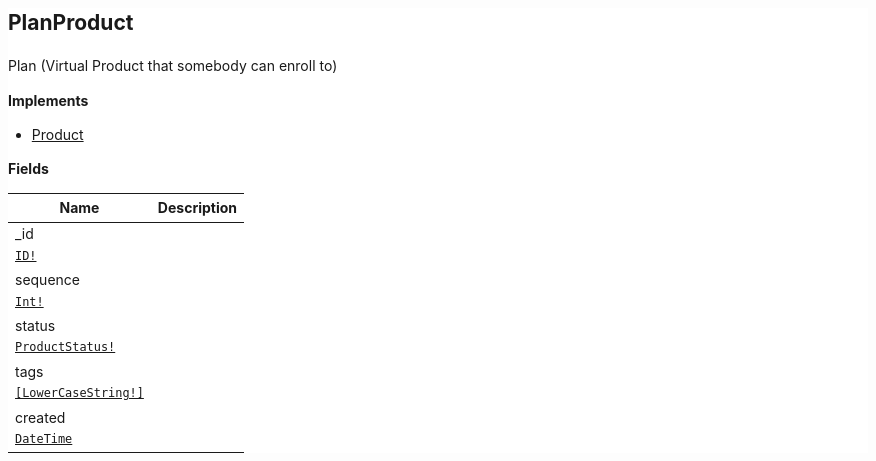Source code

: ## PlanProduct

Plan (Virtual Product that somebody can enroll to)

<p style={{ marginBottom: "0.4em" }}><strong>Implements</strong></p>

- [Product](/api/interfaces#product)

<p style={{ marginBottom: "0.4em" }}><strong>Fields</strong></p>

<table>
<thead><tr><th>Name</th><th>Description</th></tr></thead>
<tbody>
<tr>
<td>
_id<br />
<a href="/api/scalars#id"><code>ID!</code></a>
</td>
<td>

</td>
</tr>
<tr>
<td>
sequence<br />
<a href="/api/scalars#int"><code>Int!</code></a>
</td>
<td>

</td>
</tr>
<tr>
<td>
status<br />
<a href="/api/enums#productstatus"><code>ProductStatus!</code></a>
</td>
<td>

</td>
</tr>
<tr>
<td>
tags<br />
<a href="/api/scalars#lowercasestring"><code>[LowerCaseString!]</code></a>
</td>
<td>

</td>
</tr>
<tr>
<td>
created<br />
<a href="/api/scalars#datetime"><code>DateTime</code></a>
</td>
<td>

PROBLEM DESCRIPTION:
Make an exact copy of the records from their first line through the line containing "sequence<br />", both ends included, with the pictures omitted.

SOLUTION TO THE EXERCISE:
Source code

: ## PlanProduct

Plan (Virtual Product that somebody can enroll to)

<p style={{ marginBottom: "0.4em" }}><strong>Implements</strong></p>

- [Product](/api/interfaces#product)

<p style={{ marginBottom: "0.4em" }}><strong>Fields</strong></p>

<table>
<thead><tr><th>Name</th><th>Description</th></tr></thead>
<tbody>
<tr>
<td>
_id<br />
<a href="/api/scalars#id"><code>ID!</code></a>
</td>
<td>

</td>
</tr>
<tr>
<td>
sequence<br />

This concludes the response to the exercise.